=== Problem statement ===
Print what the records say exactly, and omit the pictures.

=== Data records ===
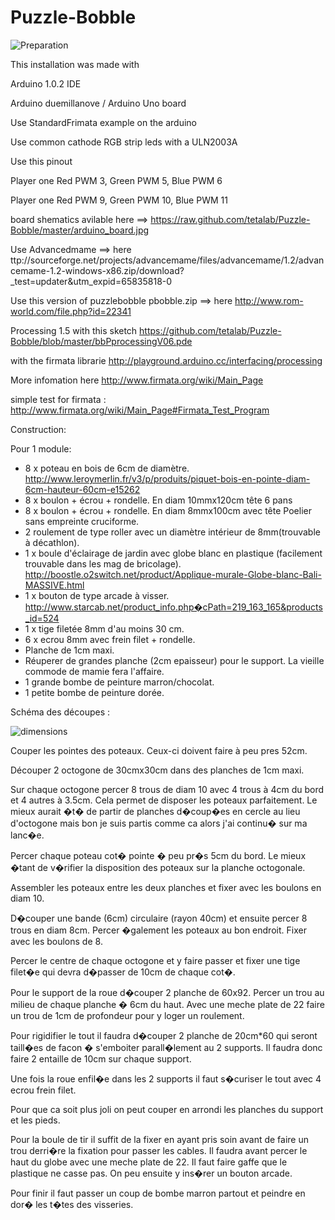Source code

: Puzzle-Bobble
=============

![Preparation](http://openphoto.tetalab.org/photos/custom/201301/64dceb-DSC_0546_870x550.jpg)

This installation was made with

Arduino 1.0.2 IDE

Arduino duemillanove / Arduino Uno board

Use StandardFrimata example on the arduino

Use common cathode RGB strip leds with a ULN2003A 

Use this pinout 

Player one Red PWM 3, Green PWM 5, Blue PWM 6

Player one Red PWM 9, Green PWM 10, Blue PWM 11

board shematics avilable here ==> https://raw.github.com/tetalab/Puzzle-Bobble/master/arduino_board.jpg

Use Advancedmame ==> here ttp://sourceforge.net/projects/advancemame/files/advancemame/1.2/advancemame-1.2-windows-x86.zip/download?_test=updater&utm_expid=65835818-0

Use this version of puzzlebobble pbobble.zip ==> here http://www.rom-world.com/file.php?id=22341

Processing 1.5 with this sketch https://github.com/tetalab/Puzzle-Bobble/blob/master/bbPprocessingV06.pde

with the firmata librarie http://playground.arduino.cc/interfacing/processing

More infomation here http://www.firmata.org/wiki/Main_Page

simple test for firmata : http://www.firmata.org/wiki/Main_Page#Firmata_Test_Program

Construction:

Pour 1 module:
- 8 x poteau en bois de 6cm de diamètre. http://www.leroymerlin.fr/v3/p/produits/piquet-bois-en-pointe-diam-6cm-hauteur-60cm-e15262
- 8 x boulon + écrou + rondelle. En diam 10mmx120cm tête 6 pans
- 8 x boulon + écrou + rondelle. En diam 8mmx100cm avec tête Poelier sans empreinte cruciforme.
- 2 roulement de type roller avec un diamètre intérieur de 8mm(trouvable à décathlon).
- 1 x boule d'éclairage de jardin avec globe blanc en plastique (facilement trouvable dans les mag de bricolage). http://boostle.o2switch.net/product/Applique-murale-Globe-blanc-Bali-MASSIVE.html
- 1 x bouton de type arcade à visser. http://www.starcab.net/product_info.php�cPath=219_163_165&products_id=524
- 1 x tige filetée 8mm d'au moins 30 cm.
- 6 x ecrou 8mm avec frein filet + rondelle.
- Planche de 1cm maxi.
- Réuperer de grandes planche (2cm epaisseur) pour le support. La vieille commode de mamie fera l'affaire.
- 1 grande bombe de peinture marron/chocolat.
- 1 petite bombe de peinture dorée.

Schéma des découpes :

![dimensions](http://openphoto.tetalab.org/photos/custom/201302/366dee-taitoakbar_870x550.jpg)

Couper les pointes des poteaux. Ceux-ci doivent faire à peu pres 52cm.

Découper 2 octogone de 30cmx30cm dans des planches de 1cm maxi.

Sur chaque octogone percer 8 trous de diam 10 avec 4 trous à 4cm du bord et 4 autres à 3.5cm. Cela permet de disposer les poteaux parfaitement. Le mieux aurait �t� de partir de planches d�coup�es en cercle au lieu d'octogone mais bon je suis partis comme ca alors j'ai continu� sur ma lanc�e.

Percer chaque poteau cot� pointe � peu pr�s 5cm du bord. Le mieux �tant de v�rifier la disposition des poteaux sur la planche octogonale.

Assembler les poteaux entre les deux planches et fixer avec les boulons en diam 10.

D�couper une bande (6cm) circulaire (rayon 40cm) et ensuite percer 8 trous en diam 8cm. Percer �galement les poteaux au bon endroit. Fixer avec les boulons de 8.

Percer le centre de chaque octogone et y faire passer et fixer une tige filet�e qui devra d�passer de 10cm de chaque cot�.

Pour le support de la roue d�couper 2 planche de 60x92. Percer un trou au milieu de chaque planche � 6cm du haut. Avec une meche plate de 22 faire un trou de 1cm de profondeur pour y loger un roulement.

Pour rigidifier le tout il faudra d�couper 2 planche de 20cm*60 qui seront taill�es de facon � s'emboiter parall�lement au 2 supports. Il faudra donc faire 2 entaille de 10cm sur chaque support.

Une fois la roue enfil�e dans les 2 supports il faut s�curiser le tout avec 4 ecrou frein filet.

Pour que ca soit plus joli on peut couper en arrondi les planches du support et les pieds.

Pour la boule de tir il suffit de la fixer en ayant pris soin avant de faire un trou derri�re la fixation pour passer les cables. Il faudra avant percer le haut du globe avec une meche plate de 22. Il faut faire gaffe que le plastique ne casse pas. On peu ensuite y ins�rer un bouton arcade.

Pour finir il faut passer un coup de bombe marron partout et peindre en dor� les t�tes des visseries.

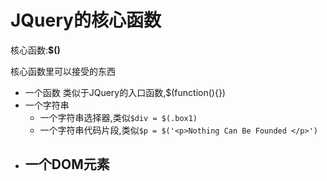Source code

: # JQuery的核心函数

核心函数:**$()**

核心函数里可以接受的东西

- 一个函数
  类似于JQuery的入口函数,$(function(){})
- 一个字符串
  - 一个字符串选择器,类似`$div = $(.box1)`
  - 一个字符串代码片段,类似`$p = $('<p>Nothing Can Be Founded </p>')`
- 一个DOM元素
  - 
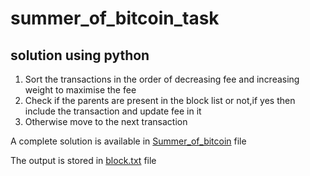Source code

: # summer_of_bitcoin_task

## solution using python 



1. Sort the transactions in the order of decreasing fee and increasing weight to maximise the fee
2. Check if the parents are present in the block list or not,if yes then include the transaction and update fee in it
3. Otherwise move to the next transaction

A complete solution is available in [Summer_of_bitcoin](https://github.com/anjali481/summer_of_bitcoin_task/blob/main/Summer_of_bitcoin.ipynb) file

The output is stored in [block.txt](https://github.com/anjali481/summer_of_bitcoin_task/blob/main/Summer_of_bitcoin.ipynb) file




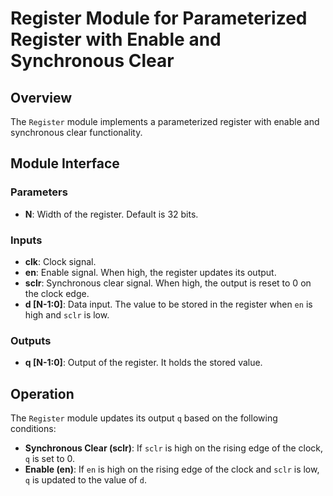 # Register Module for Parameterized Register with Enable and Synchronous Clear

## Overview

The `Register` module implements a parameterized register with enable and synchronous clear functionality.

## Module Interface

### Parameters

- **N**: Width of the register. Default is 32 bits.

### Inputs

- **clk**: Clock signal.
- **en**: Enable signal. When high, the register updates its output.
- **sclr**: Synchronous clear signal. When high, the output is reset to 0 on the clock edge.
- **d [N-1:0]**: Data input. The value to be stored in the register when `en` is high and `sclr` is low.

### Outputs

- **q [N-1:0]**: Output of the register. It holds the stored value.

## Operation

The `Register` module updates its output `q` based on the following conditions:

- **Synchronous Clear (sclr)**: If `sclr` is high on the rising edge of the clock, `q` is set to 0.
- **Enable (en)**: If `en` is high on the rising edge of the clock and `sclr` is low, `q` is updated to the value of `d`.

=== Answer to the problem ===
Source code

: Puzzle-Bobble
=============

![Preparation](http://openphoto.tetalab.org/photos/custom/201301/64dceb-DSC_0546_870x550.jpg)

This installation was made with

Arduino 1.0.2 IDE

Arduino duemillanove / Arduino Uno board

Use StandardFrimata example on the arduino

Use common cathode RGB strip leds with a ULN2003A 

Use this pinout 

Player one Red PWM 3, Green PWM 5, Blue PWM 6

Player one Red PWM 9, Green PWM 10, Blue PWM 11

board shematics avilable here ==> https://raw.github.com/tetalab/Puzzle-Bobble/master/arduino_board.jpg

Use Advancedmame ==> here ttp://sourceforge.net/projects/advancemame/files/advancemame/1.2/advancemame-1.2-windows-x86.zip/download?_test=updater&utm_expid=65835818-0

Use this version of puzzlebobble pbobble.zip ==> here http://www.rom-world.com/file.php?id=22341

Processing 1.5 with this sketch https://github.com/tetalab/Puzzle-Bobble/blob/master/bbPprocessingV06.pde

with the firmata librarie http://playground.arduino.cc/interfacing/processing

More infomation here http://www.firmata.org/wiki/Main_Page

simple test for firmata : http://www.firmata.org/wiki/Main_Page#Firmata_Test_Program

Construction:

Pour 1 module:
- 8 x poteau en bois de 6cm de diamètre. http://www.leroymerlin.fr/v3/p/produits/piquet-bois-en-pointe-diam-6cm-hauteur-60cm-e15262
- 8 x boulon + écrou + rondelle. En diam 10mmx120cm tête 6 pans
- 8 x boulon + écrou + rondelle. En diam 8mmx100cm avec tête Poelier sans empreinte cruciforme.
- 2 roulement de type roller avec un diamètre intérieur de 8mm(trouvable à décathlon).
- 1 x boule d'éclairage de jardin avec globe blanc en plastique (facilement trouvable dans les mag de bricolage). http://boostle.o2switch.net/product/Applique-murale-Globe-blanc-Bali-MASSIVE.html
- 1 x bouton de type arcade à visser. http://www.starcab.net/product_info.php�cPath=219_163_165&products_id=524
- 1 x tige filetée 8mm d'au moins 30 cm.
- 6 x ecrou 8mm avec frein filet + rondelle.
- Planche de 1cm maxi.
- Réuperer de grandes planche (2cm epaisseur) pour le support. La vieille commode de mamie fera l'affaire.
- 1 grande bombe de peinture marron/chocolat.
- 1 petite bombe de peinture dorée.

Schéma des découpes :

![dimensions](http://openphoto.tetalab.org/photos/custom/201302/366dee-taitoakbar_870x550.jpg)

Couper les pointes des poteaux. Ceux-ci doivent faire à peu pres 52cm.

Découper 2 octogone de 30cmx30cm dans des planches de 1cm maxi.

Sur chaque octogone percer 8 trous de diam 10 avec 4 trous à 4cm du bord et 4 autres à 3.5cm. Cela permet de disposer les poteaux parfaitement. Le mieux aurait �t� de partir de planches d�coup�es en cercle au lieu d'octogone mais bon je suis partis comme ca alors j'ai continu� sur ma lanc�e.

Percer chaque poteau cot� pointe � peu pr�s 5cm du bord. Le mieux �tant de v�rifier la disposition des poteaux sur la planche octogonale.

Assembler les poteaux entre les deux planches et fixer avec les boulons en diam 10.

D�couper une bande (6cm) circulaire (rayon 40cm) et ensuite percer 8 trous en diam 8cm. Percer �galement les poteaux au bon endroit. Fixer avec les boulons de 8.

Percer le centre de chaque octogone et y faire passer et fixer une tige filet�e qui devra d�passer de 10cm de chaque cot�.

Pour le support de la roue d�couper 2 planche de 60x92. Percer un trou au milieu de chaque planche � 6cm du haut. Avec une meche plate de 22 faire un trou de 1cm de profondeur pour y loger un roulement.

Pour rigidifier le tout il faudra d�couper 2 planche de 20cm*60 qui seront taill�es de facon � s'emboiter parall�lement au 2 supports. Il faudra donc faire 2 entaille de 10cm sur chaque support.

Une fois la roue enfil�e dans les 2 supports il faut s�curiser le tout avec 4 ecrou frein filet.

Pour que ca soit plus joli on peut couper en arrondi les planches du support et les pieds.

Pour la boule de tir il suffit de la fixer en ayant pris soin avant de faire un trou derri�re la fixation pour passer les cables. Il faudra avant percer le haut du globe avec une meche plate de 22. Il faut faire gaffe que le plastique ne casse pas. On peu ensuite y ins�rer un bouton arcade.

Pour finir il faut passer un coup de bombe marron partout et peindre en dor� les t�tes des visseries.

Source code

: # JQuery的核心函数

核心函数:**$()**

核心函数里可以接受的东西

- 一个函数
  类似于JQuery的入口函数,$(function(){})
- 一个字符串
  - 一个字符串选择器,类似`$div = $(.box1)`
  - 一个字符串代码片段,类似`$p = $('<p>Nothing Can Be Founded </p>')`
- 一个DOM元素
  - 
Source code

: # summer_of_bitcoin_task

## solution using python 



1. Sort the transactions in the order of decreasing fee and increasing weight to maximise the fee
2. Check if the parents are present in the block list or not,if yes then include the transaction and update fee in it
3. Otherwise move to the next transaction

A complete solution is available in [Summer_of_bitcoin](https://github.com/anjali481/summer_of_bitcoin_task/blob/main/Summer_of_bitcoin.ipynb) file

The output is stored in [block.txt](https://github.com/anjali481/summer_of_bitcoin_task/blob/main/Summer_of_bitcoin.ipynb) file




 # Register Module for Parameterized Register with Enable and Synchronous Clear

## Overview

The `Register` module implements a parameterized register with enable and synchronous clear functionality.

## Module Interface

### Parameters

- **N**: Width of the register. Default is 32 bits.

### Inputs

- **clk**: Clock signal.
- **en**: Enable signal. When high, the register updates its output.
- **sclr**: Synchronous clear signal. When high, the output is reset to 0 on the clock edge.
- **d [N-1:0]**: Data input. The value to be stored in the register when `en` is high and `sclr` is low.

### Outputs

- **q [N-1:0]**: Output of the register. It holds the stored value.

## Operation

The `Register` module updates its output `q` based on the following conditions:

- **Synchronous Clear (sclr)**: If `sclr` is high on the rising edge of the clock, `q` is set to 0.
- **Enable (en)**: If `en` is high on the rising edge of the clock and `sclr` is low, `q` is updated to the value of `d`.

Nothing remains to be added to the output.